The men were convicted on Tuesday of making an attempt on the lives of police officers and illegal arms trafficking, bringing to a close a year-long trial in Grozny, the capital of the Russian republic.
Following the verdict, members of the deceased men’s families and their defence lawyers continued to insist that justice had not been served and that the special operation in question never even took place.
The eight men — residents of Kaspiysk and Khasavyurt in central Daghestan — disappeared between 28 September and 4 October 2016.
On 9 October the Chechen authorities announced that eight militants had been killed during a shootout with police the previous night in Gudermes District, near the border with Daghestan in eastern Chechnya.
The deceased men were represented by lawyers from the Agora International Human Rights Group, which litigates human rights cases in Russia.
Andrey Sabinin, one of the lawyers from Agora working on the case, told OC Media that the prosecution had failed to prove that the special operation actually took place, or that this was how the men died.
According to investigators, the militants’ cars with their bodies inside burned during the special operation.
Sabinin said that the defence believed the men were first kidnapped, and then shot and burned in cars.
For several years, a number of young Daghestani men reported missing by their families have later shown up dead with the authorities claiming they had been ‘destroyed in counterterrorism operations’.
Several local rights groups and experts have suggested they may have been kidnapped and killed by the authorities in order to secure federal funding for the war on terror.
[Read on OC Media: The disappeared men in Daghestan’s ‘fake war on terror’]
Agora, along with the Stichting Justice Initiative, a Dutch organisation that helps victims of human rights abuses in the North Caucasus, have submitted the case to the European Court of Human Rights.
‘Flaws’ in the prosecution’s case
Agora’s Andrey Sabinin pointed to what he said was a number of holes in the prosecution’s case.
He said that the police officers supposedly injured during the shootout — whose testimony the case rested on — were unable to recall key details about the shootout when questioned in court.
Sabinin said that the defence had unsuccessfully tried to get the trial moved to Daghestan after Chechen Head Ramzan Kadyrov promised to grant awards to the officers involved.
Sergey Denisenko, another lawyer from Agora who worked on the case, told OC Media that the forensic examination of the scene contradicted the prosecution’s case.
He said that the bullet holes in the police car that was presented as evidence excluded that the shots were fired from other vehicles, as prosecutors alleged.
‘Such shots could only have been fired by a shooter from a standing position, and of a sufficiently high height’, he said.
He said that the second police car allegedly found at the scene was not examined as part of the forensic examination.
He said that the examination did not find traces of a grenade explosion, as reported by the police, including shrapnel damage or traces of explosives.
Denisenko said that the Supreme Court judge who made the ruling considered that these findings ‘neither excluded nor refuted’ the prosecution’s story of an attack on police officers.
‘How could they appear here in Chechnya?’
After the men first went missing in 2016, their mothers created the ‘Mother’s Heart’ group holding several protests in the Daghestani capital Makhachkala demanding answers.
One of the group was Burliyat Makhayeva, whose son Pakhrudin Makhayev was among the dead.
Makhayeva told OC Media that she was informed by friends in the security forces on the day her son disappeared that he was being held in the Interior Ministry’s Center for Combating Extremism.
According to Makhayeva, in the early days of the disappearance, they were told by the ministry that the men were not in any police station in Makhachkala.
Makhayeva said she travelled with her husband to the sight of the alleged special operation shortly after it took place.
According to her, the charred areas from where the cars burned appeared to show that they were parked next to each other when they burnt.
Makhaeva said that local residents had told them that a car without a number plate was brought to the area on a tow truck.
‘They [said] that they had gone through two wars and know what shooting is, and that there was no return fire’, she added.
Umayrakha Gasanova’s son Islam Magomedov was also among the dead.
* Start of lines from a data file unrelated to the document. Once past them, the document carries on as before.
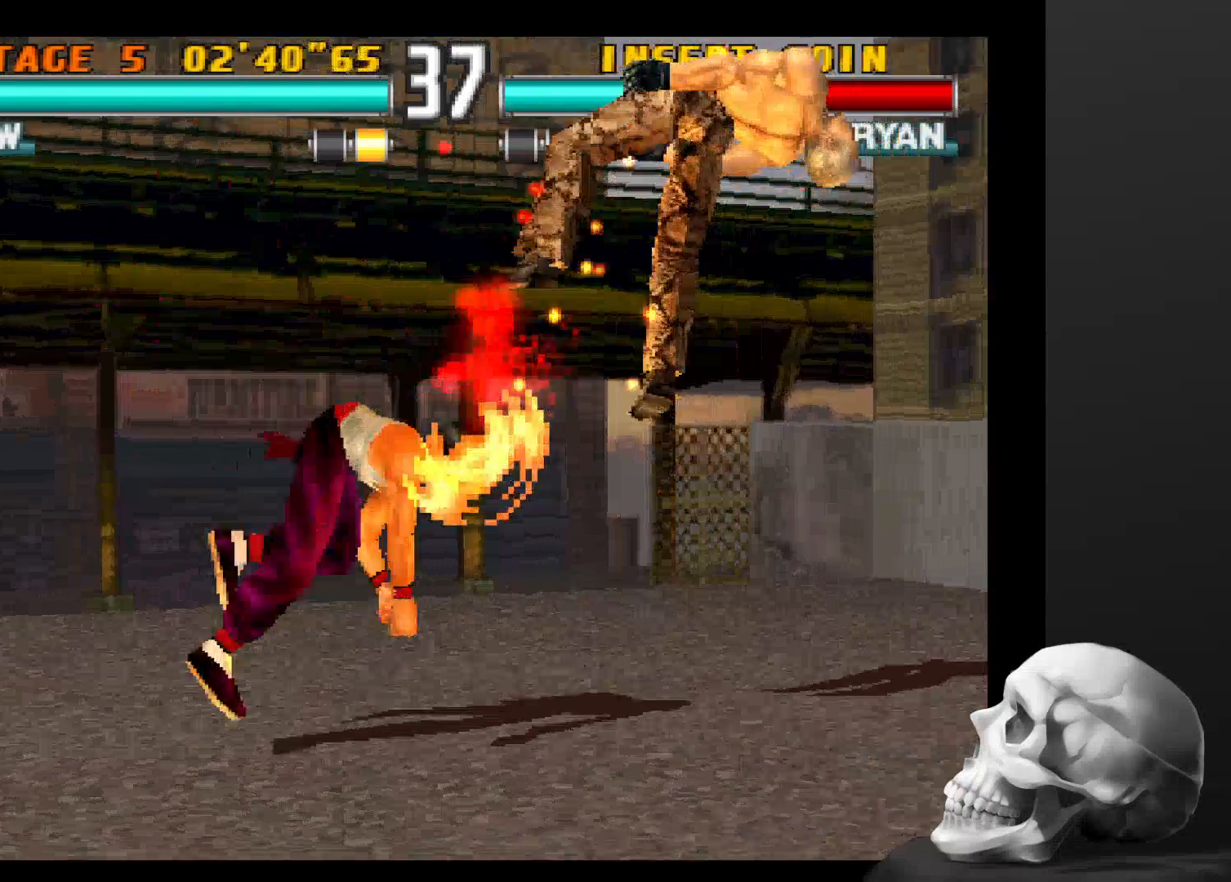
{"dt_ms": 1000, "buttons": [], "left_stick": "center", "right_stick": "center"}
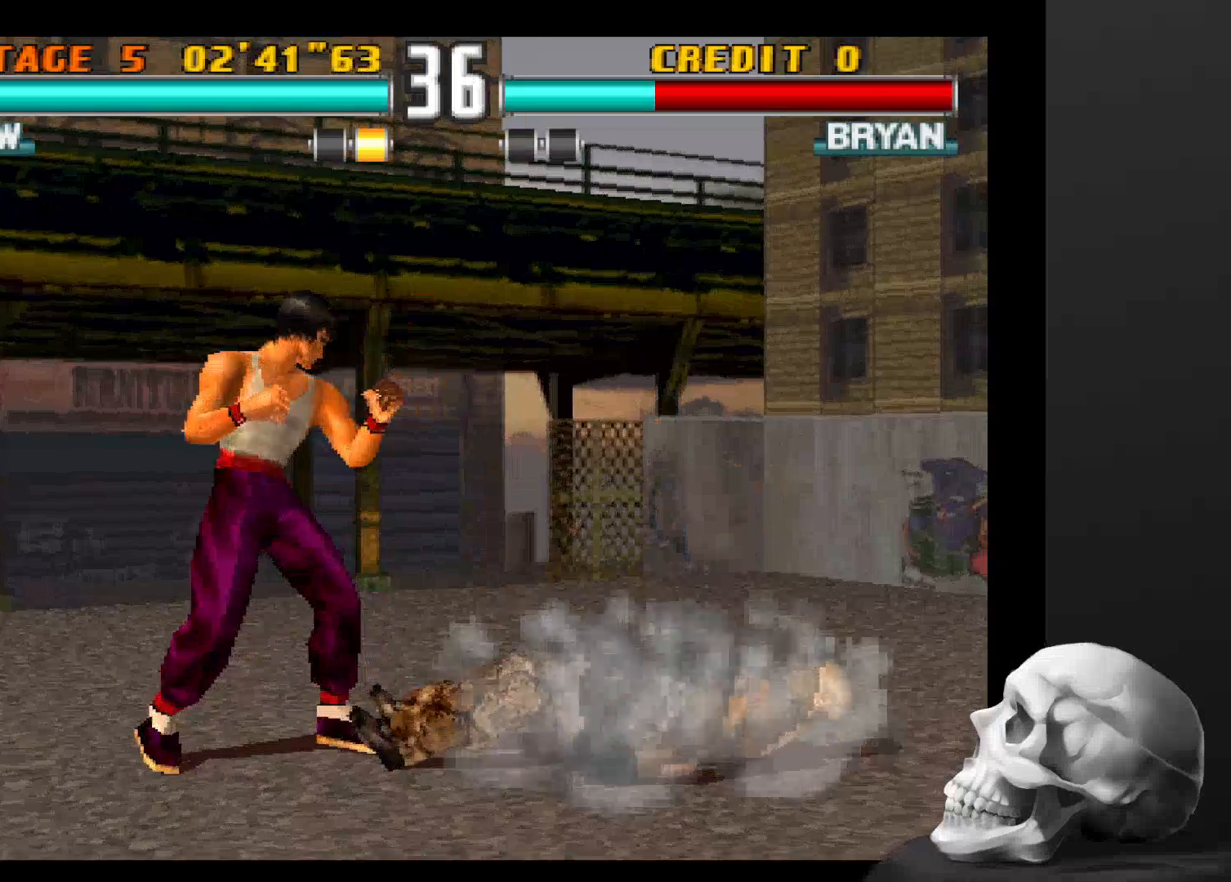
{"dt_ms": 500, "buttons": [], "left_stick": "center", "right_stick": "center", "events": []}
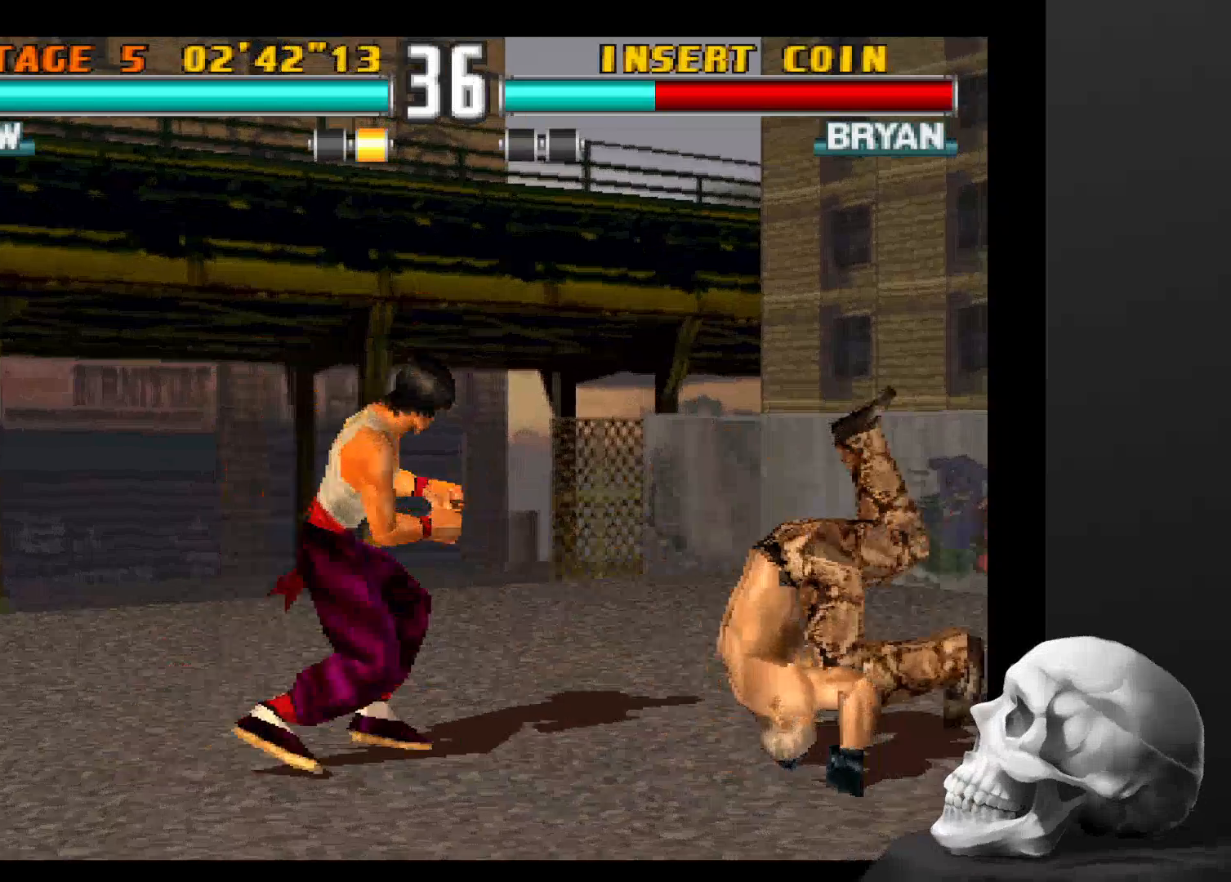
{"dt_ms": 500, "buttons": [], "left_stick": "center", "right_stick": "center", "events": []}
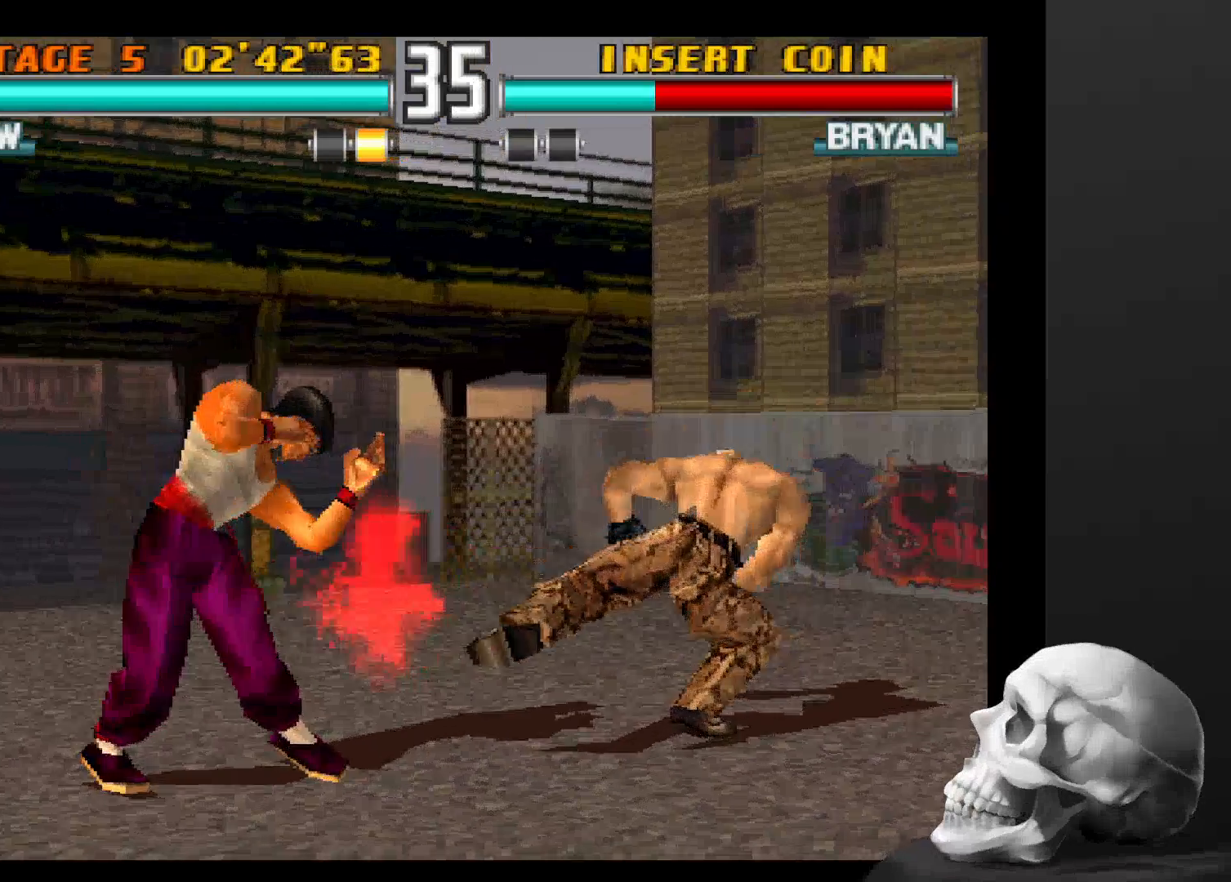
{"dt_ms": 500, "buttons": [], "left_stick": "center", "right_stick": "center", "events": []}
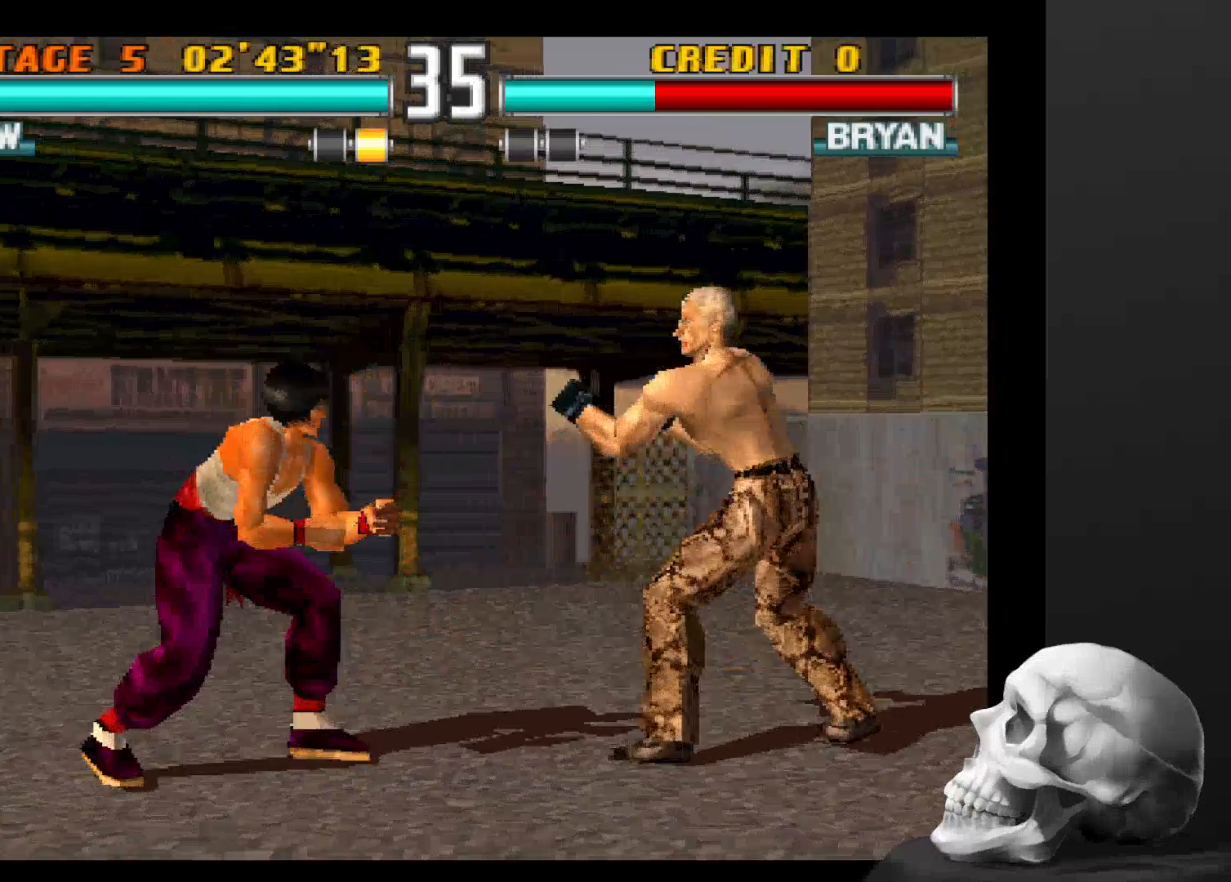
{"dt_ms": 500, "buttons": [], "left_stick": "center", "right_stick": "center", "events": []}
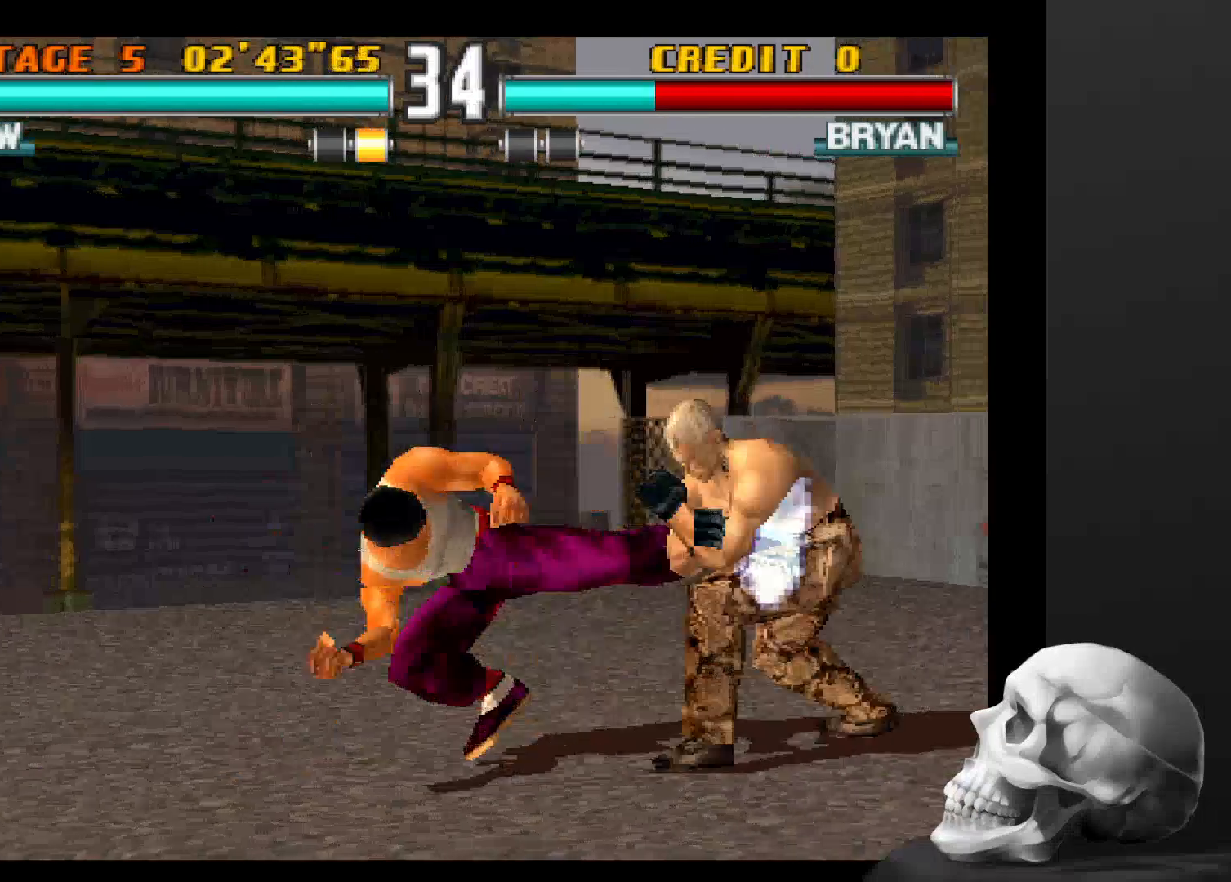
{"dt_ms": 500, "buttons": [], "left_stick": "center", "right_stick": "center", "events": []}
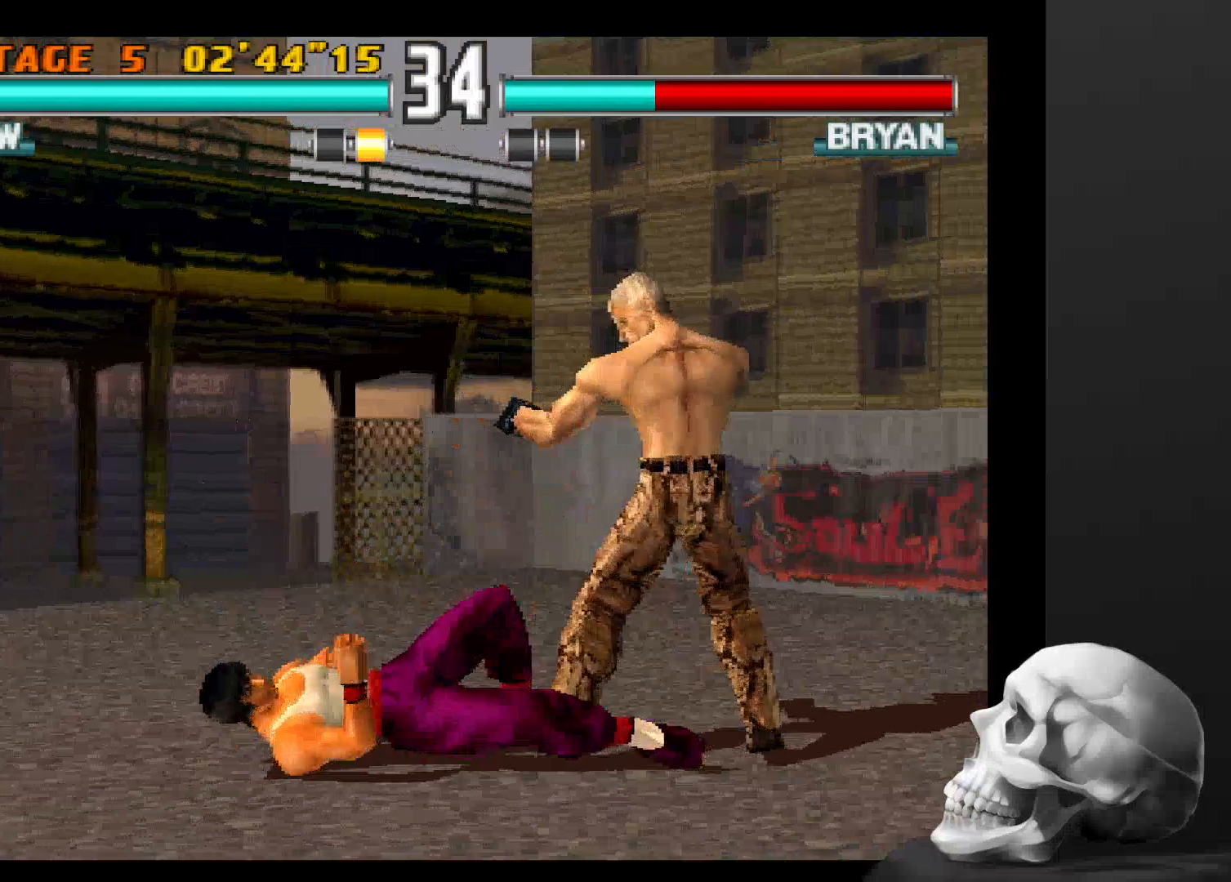
{"dt_ms": 500, "buttons": ["CIRCLE"], "left_stick": "center", "right_stick": "center", "events": [[500, "CIRCLE", "down"]]}
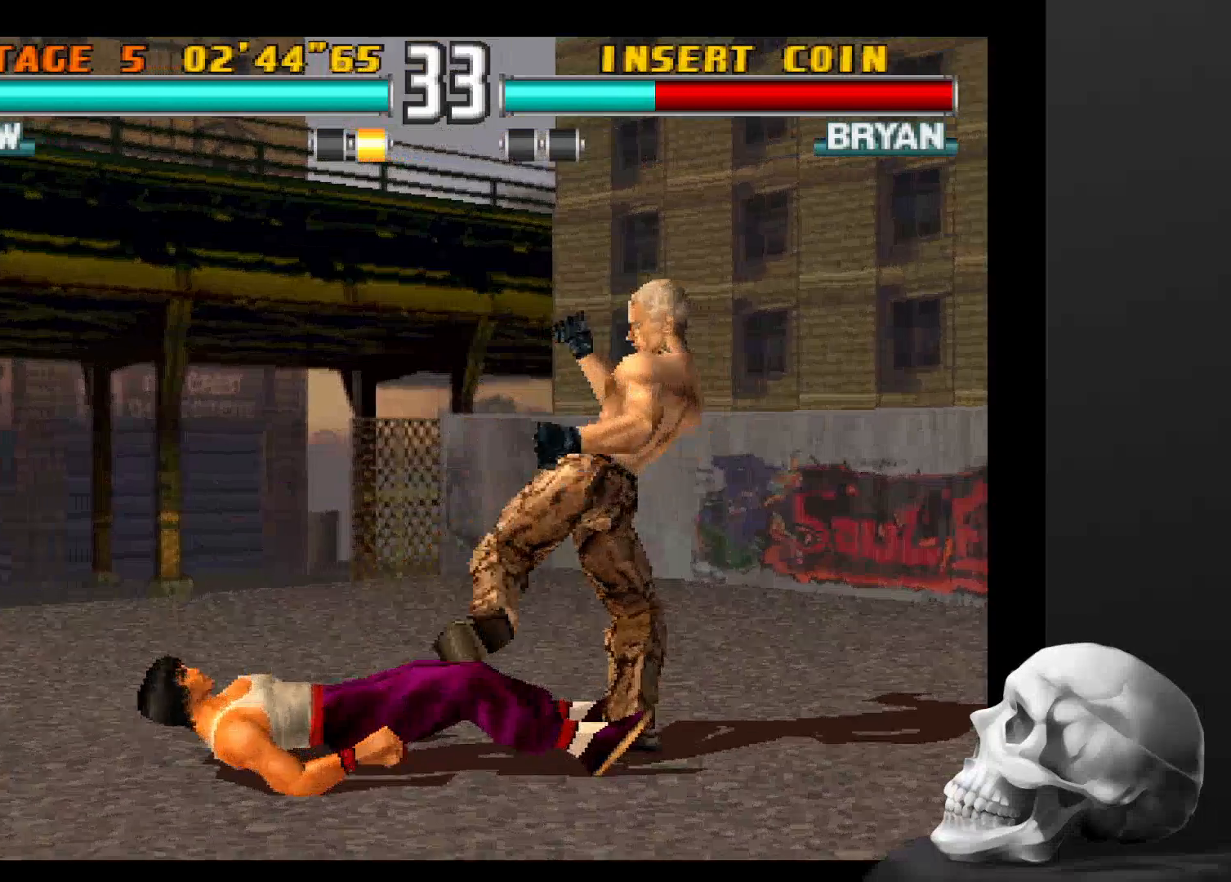
{"dt_ms": 500, "buttons": [], "left_stick": "center", "right_stick": "center", "events": [[434, "CIRCLE", "up"]]}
Gasanova told OC Media that they knew of a scheme in which law enforcement officers abducted young people, planted weapons on them, and then ask for a bribe of between ₽600,000–₽800,000 ($8,000–$11,000) for their release.
As a result, she said they immediately went to Makhachkala to look for them.
‘How could they appear here in Chechnya? Why does no one analyse their calls? These guys, eight people, could not be together because they did not all communicate with each other’, Gasanova said.
She said that once the case had begun, one of the investigators in Chechnya had tried to bargain with them, offering to return the bodies of their sons in exchange for their cooperation.
According to her, the Chechen authorities did not wish for the case to go to court and asked them to sign documents consenting to the criminal case being closed.